Ao citar o estado de bem-estar social europeu, Belluzzo disse que a restrição das políticas sociais a parte da sociedade é uma "regressão inimaginável", que levaria ao "caos social". Abaixo, a entrevista.
 

Folha - Como o sr. vê o debate a respeito da aplicação de políticas sociais universalizadas ou focalizadas no Brasil?
Luiz Gonzaga Belluzzo -
São duas concepções muito distintas. Eu acho que as políticas universais são uma conquista obtida no processo de avanço das camadas populares do século 20. São cidadãs, não procuram graduar os direitos e têm como propósito estabelecer critérios universais, independentemente da condição social.
As políticas de focalização visam corrigir uma situação particular -mulheres solteiras ou famílias abaixo de certo nível de renda, por exemplo-, supondo que essa situação deve ser considerada como permanente.
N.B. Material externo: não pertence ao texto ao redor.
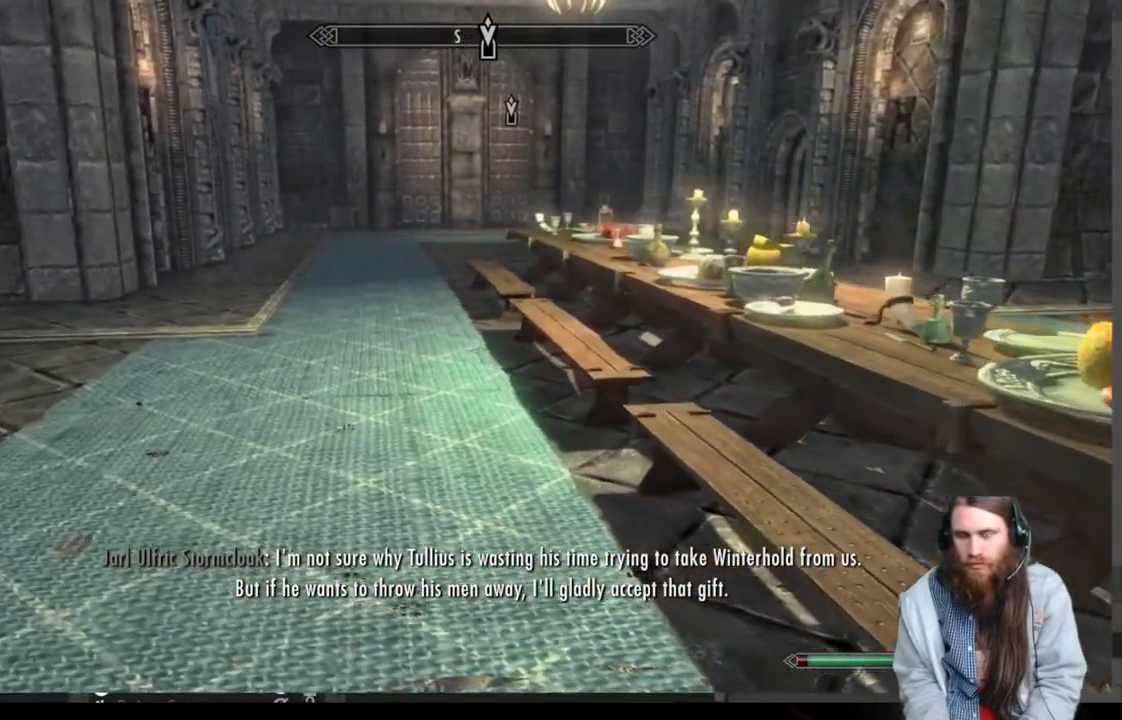
{"buttons": [], "left_stick": "center", "right_stick": "center", "events": [[167, "B", "down"], [267, "B", "up"]]}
Focam em determinadas situações sem corrigir a posição estrutural do indivíduo na sociedade. Elas concordam com o resultado social que o mercado produziu. Depois simplesmente corrigem na margem esse resultado.

Folha - A focalização é uma política neoliberal?
Belluzzo -
Ela considera que os resultados produzidos pelo mercado têm de ser aceitos. Não é essa a concepção das políticas universais, que supõem solidariedade e implicam que os gastos com políticas devem ser financiados pelo conjunto da sociedade.

Folha - As políticas universalizadas são criticadas por seu impacto fiscal, uma vez que não haveria recursos para atender a todos.
Belluzzo -
Isso tem de ser colocado para a sociedade. Temos de levar em conta as restrições fiscais e orçamentárias. O que não pode é desmontar o sistema de direitos e transformá-lo numa sociedade cujas relações de renda e propriedade estão cristalizadas, onde quem nasceu pobre morre pobre.
O Brasil fez isso [a universalização] imperfeitamente, mas foi caminhando na direção de moldar as suas políticas sociais de acordo com o princípio da universalidade, que, na verdade, apesar de todos os esforços, não conseguiu ser rompido. Muitas vezes as políticas sociais não corrigem as desigualdades. Agora, a partir daí, fazer a crítica e dizer que é melhor pegar o dinheiro e só dar para os pobres, consolidando uma situação de pobreza e de diferença de renda, vai contra toda a visão do estado de bem-estar social.

Folha - Defensores da política focalizada dizem que ela é eficaz porque atende os mais necessitados.
Belluzzo -
Não. Na verdade, ela perpetua uma situação de desigualdade que é constituída pelo mercado. O que aconteceu aqui é que, ao longo dos últimos anos, boa parte da classe média se "dessolidarizou". Ela não usa mais ensino público, saúde pública. Isso tem um impacto na opinião pública, e as pessoas dizem: "Então desmonta, vamos focalizar". É um desastre que as elites já patrocinaram aqui ao longo dos anos.